** EXTRACTED TEXT follows **

Question

Normalizing a 3D probability distribution

Answer 1

Let X, Y, and Z have the joint probability density function:\[f(x,y,z)= kxy^2z\]Where 0<x, y<1, 0<z<2 , and \[f(x,y,z)=0\]elsewhere. I need to find k such that it's a valid probability distribution function. Here's what I tried:\[k^{-1} = \lim_{a \rightarrow -\infty} \lim_{b \rightarrow \infty} \int\limits_{0}^{2}\int\limits_{a}^{1}\int\limits_{0}^{b}(xy^2z) dx dy dz = \lim_{a \rightarrow -\infty} \lim_{b \rightarrow \infty} \frac{b^2(1-a^3)}{3}\]But this is divergent. What am I doing wrong?

Answer 2

Yikes, thats a painful looking problem lol

Answer 3

I looked at the solutions manual and they used 0 for a and 1 for b, giving an answer of 3 for k. But I don't understand why they used 0 and 1.

Answer 4

Are both \(x\) and \(y\) between 0 and 1, or do you mean \(x>0\) and \(y<1\) individually?

Answer 5

I think you're just misinterpreting the notation. It looks like the question is meant to say
\[f(x,y,z)=\begin{cases}kxy^2z&\text{for }0<x<1,~0<y<1,~0<z<2\\0&\text{elsewhere}\end{cases}\]
and so determining \(k\) is simply a matter of computing the rather simple integral,
\[\int_0^2\int_0^1\int_0^1kxy^2z~dx~dy~dz=1\]

Answer 6

as pointed out above the 0<x, y<1 is 0<x<1 and 0<y<1

** End of EXTRACTED TEXT **
** INFORMATION PROVIDED follows **

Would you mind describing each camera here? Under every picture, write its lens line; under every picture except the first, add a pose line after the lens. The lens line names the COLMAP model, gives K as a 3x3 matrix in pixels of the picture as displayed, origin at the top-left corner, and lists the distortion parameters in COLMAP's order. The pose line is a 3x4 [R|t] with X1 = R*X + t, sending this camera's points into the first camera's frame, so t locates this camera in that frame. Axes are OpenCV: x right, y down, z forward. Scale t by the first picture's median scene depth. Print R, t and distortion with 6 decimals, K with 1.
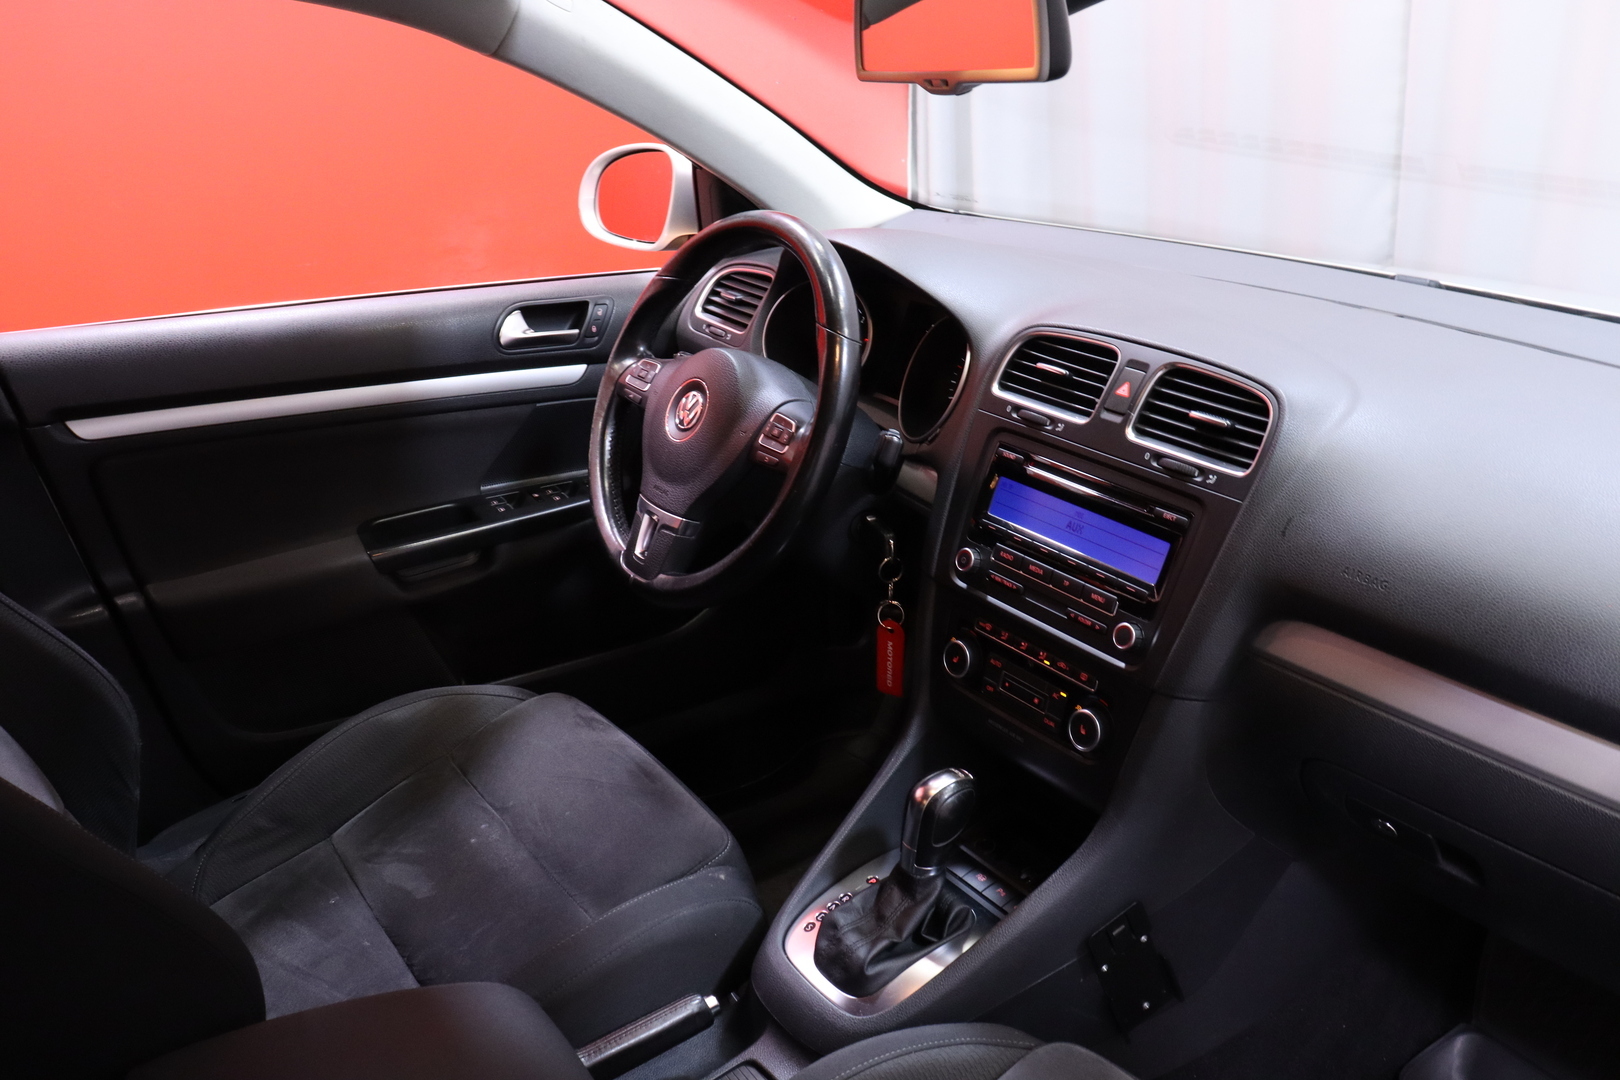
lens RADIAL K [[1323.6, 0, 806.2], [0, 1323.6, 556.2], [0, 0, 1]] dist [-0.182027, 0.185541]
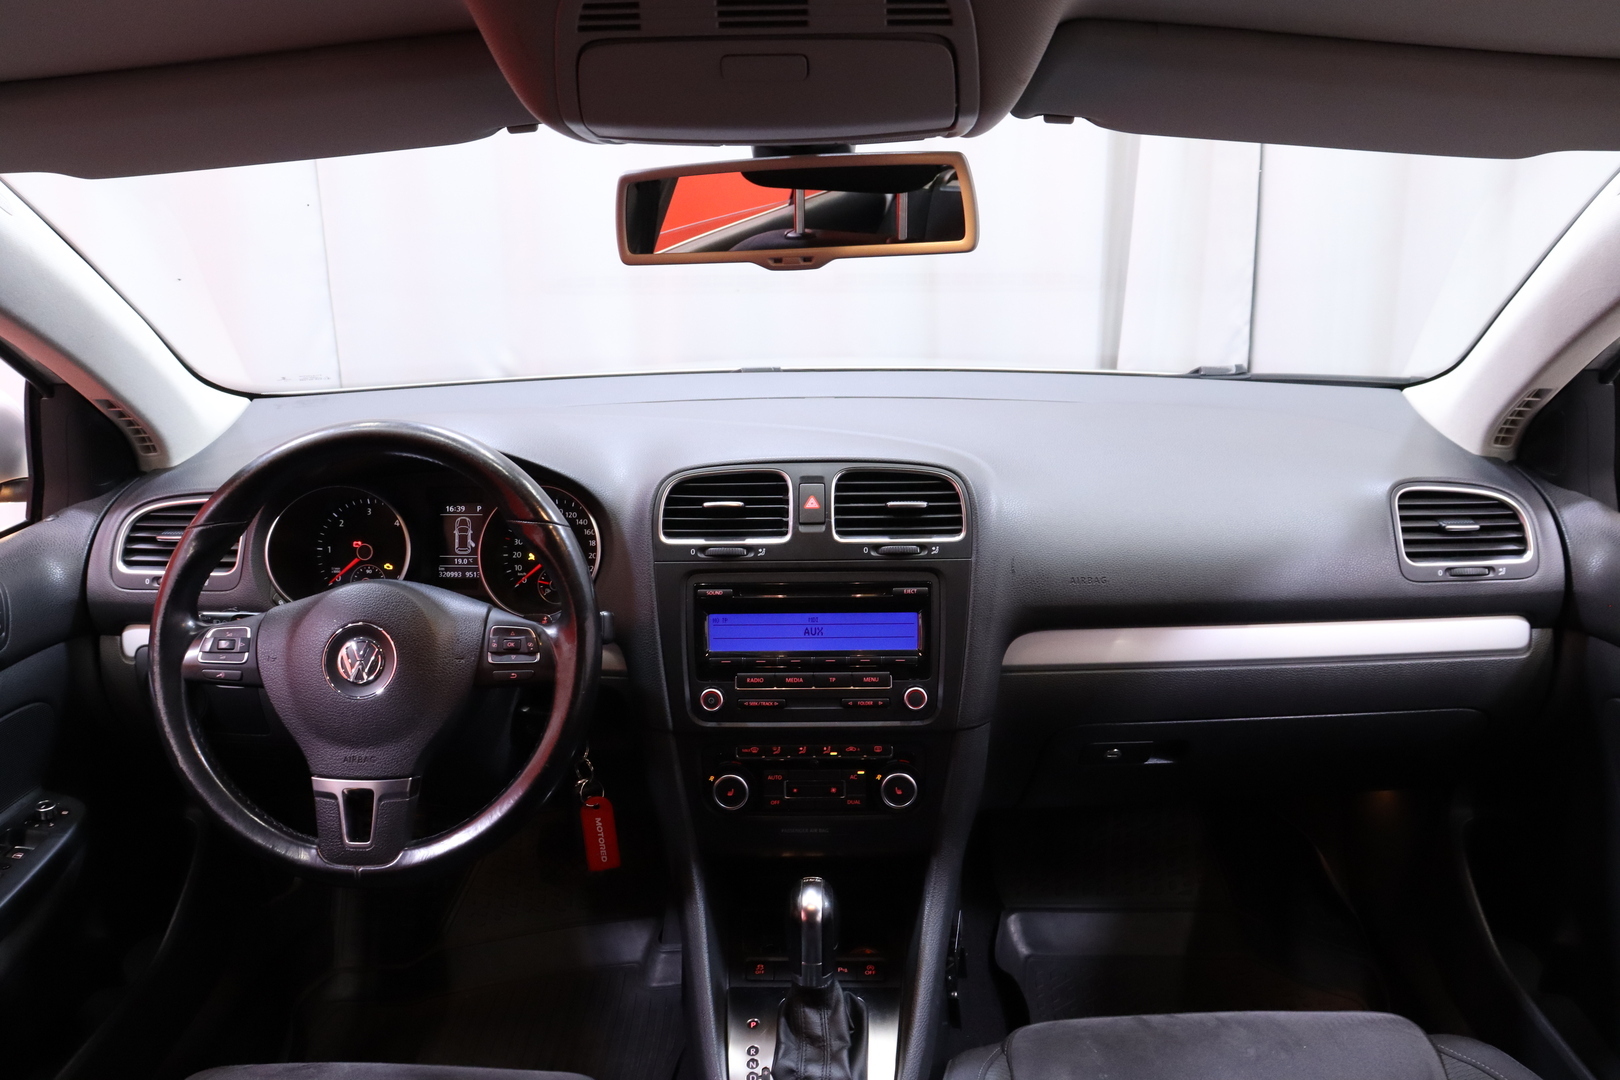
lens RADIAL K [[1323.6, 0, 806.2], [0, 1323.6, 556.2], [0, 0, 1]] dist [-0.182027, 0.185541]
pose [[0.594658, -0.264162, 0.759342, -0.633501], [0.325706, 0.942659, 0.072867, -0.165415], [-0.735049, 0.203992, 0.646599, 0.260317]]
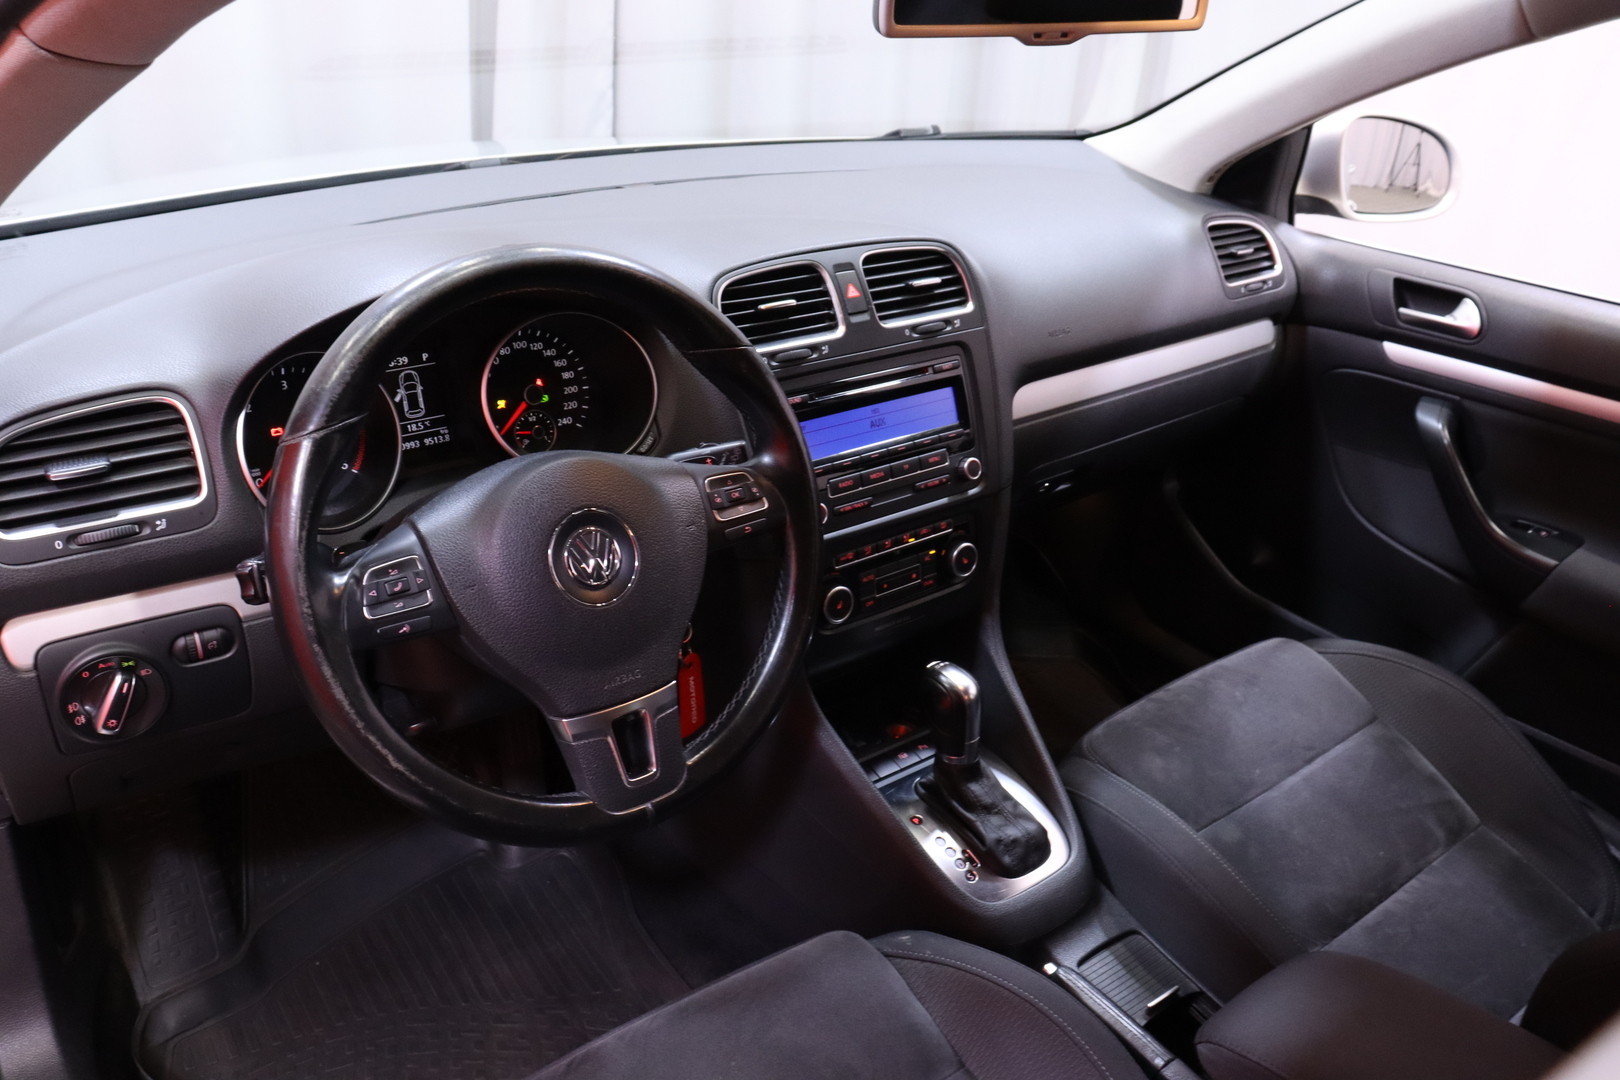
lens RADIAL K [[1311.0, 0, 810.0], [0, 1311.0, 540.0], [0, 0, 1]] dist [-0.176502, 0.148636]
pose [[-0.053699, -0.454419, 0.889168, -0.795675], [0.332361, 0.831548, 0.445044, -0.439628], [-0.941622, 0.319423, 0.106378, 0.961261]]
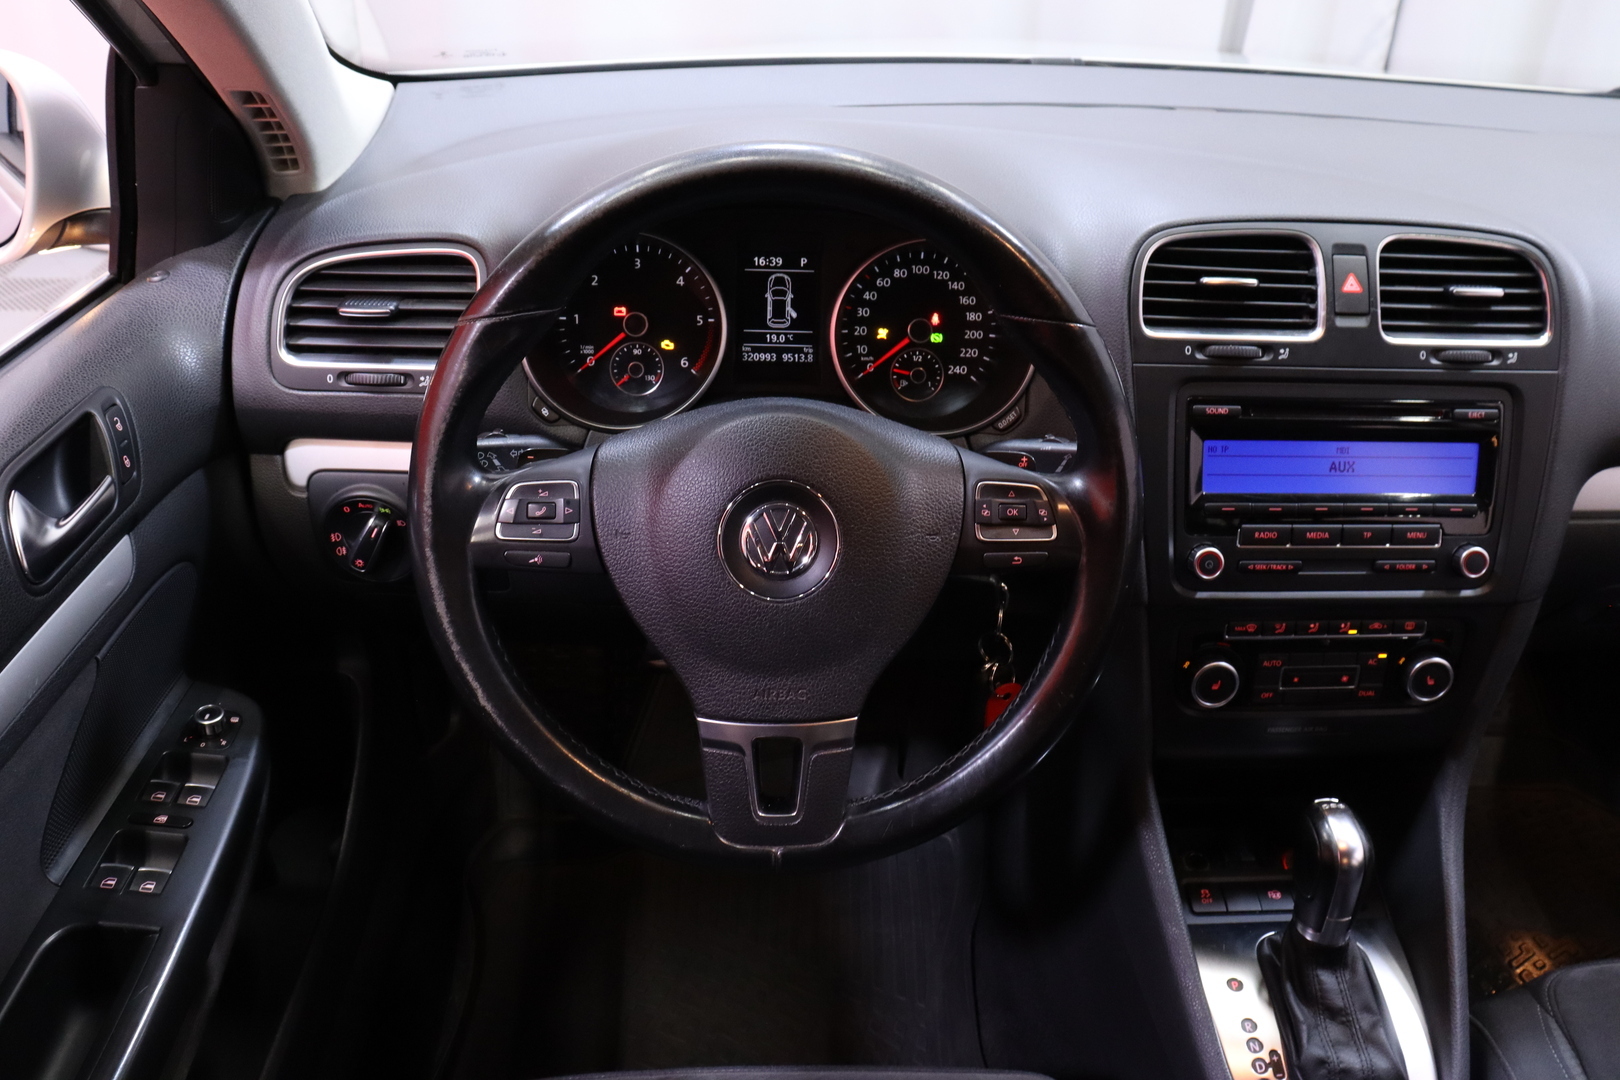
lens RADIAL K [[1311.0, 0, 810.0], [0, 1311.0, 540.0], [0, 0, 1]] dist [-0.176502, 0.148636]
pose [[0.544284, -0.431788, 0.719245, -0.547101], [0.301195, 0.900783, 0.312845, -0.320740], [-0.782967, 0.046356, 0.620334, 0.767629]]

** End of INFORMATION PROVIDED **

WORK TASK:
Retype the forum thread word for word, everything from "Yikes, thats a" down to "and \(y<1\) individually?". The records have no connection to the forum thread.

COMPLETED TASK:
Yikes, thats a painful looking problem lol

Answer 3

I looked at the solutions manual and they used 0 for a and 1 for b, giving an answer of 3 for k. But I don't understand why they used 0 and 1.

Answer 4

Are both \(x\) and \(y\) between 0 and 1, or do you mean \(x>0\) and \(y<1\) individually?